Logika Sesat Pikir; Mancing dan Masak




Saturday, January 21, 2012

Beberapa tahun silam, ketika aku dan kawan-kawan tengah asyik dan akrab-akrabnya. Maklum masih eforia mendapat Sekolah baru dengan status Maha. Bertemu kawan-kawan dari berbagai spesies, jenis, dan ordo masing-masing. Berbeda bahasa pun menjadi guyonan yang semakin menjadi asyik karena tawa riuh yang keluar dari bibir adalah tawa kebingungan.

Hari itu, langit begitu cerah, sinar mentari memancarkan cahaya dari balik awan yang menyengat kulit. Di sekolah itu, ada sebuah pelajaran yang menyesakkan, Logika. Bukan karena sulit, bukan pula karena kami bodoh, tapi karena Gurunya yang dengan suara lirih dan muter-muter ketika menjelaskan membuat semua susah memahami, dan malas. Uniknya, di setiap pelajaran, tak jarang lebih dari separuh kelas akan mengulang di semester berikutnya.

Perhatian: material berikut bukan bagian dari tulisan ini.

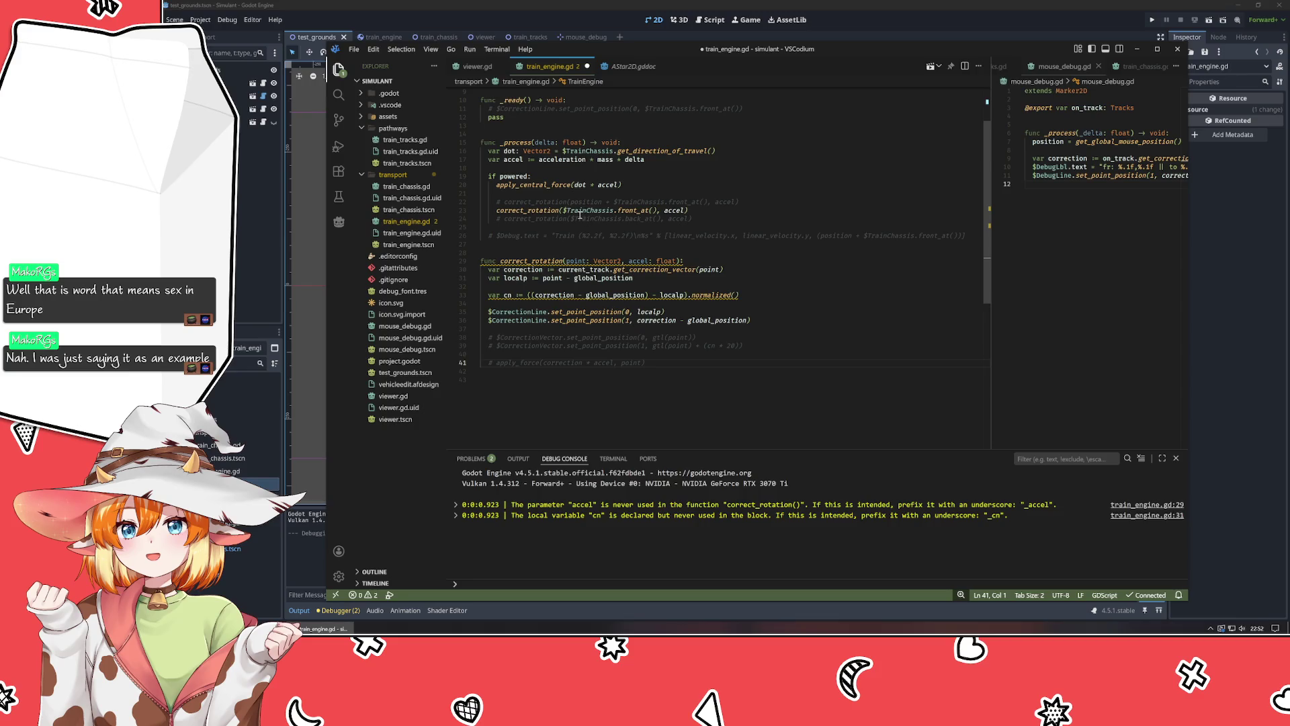
{"action": "key", "text": "Up"}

Di depan kelas, aku merasa malas memasuki kelas. Begitu juga beberapa kawan. Tanpa tahu siapa yang memulai, tiba-tiba aku dan beberapa kawan, memutuskan untuk meninggalkan pelajaran dan mencari tempat yang sejuk dan asyik untuk bermain. Akhirnya, memutuskan untuk pergi memancing dan memasak. Segera tancap gas dan meluncur.

***

Hari semakin panas siang itu, tetapi terobati dengan sejuknya hawa pedesaan di ujung Utara jauh dari pusat kota, di rumah Rista. Bermalas-malas sebentar, sembari menunggu langit sedikit mendung. Duduk, bicara sembari mengamati laju ikan-ikan yang sebentar lagi akan meninggal dunia. Mereka berada di dalam kolam kecil di halaman rumah semakin memancing untuk kami segera bergerak ke arahnya.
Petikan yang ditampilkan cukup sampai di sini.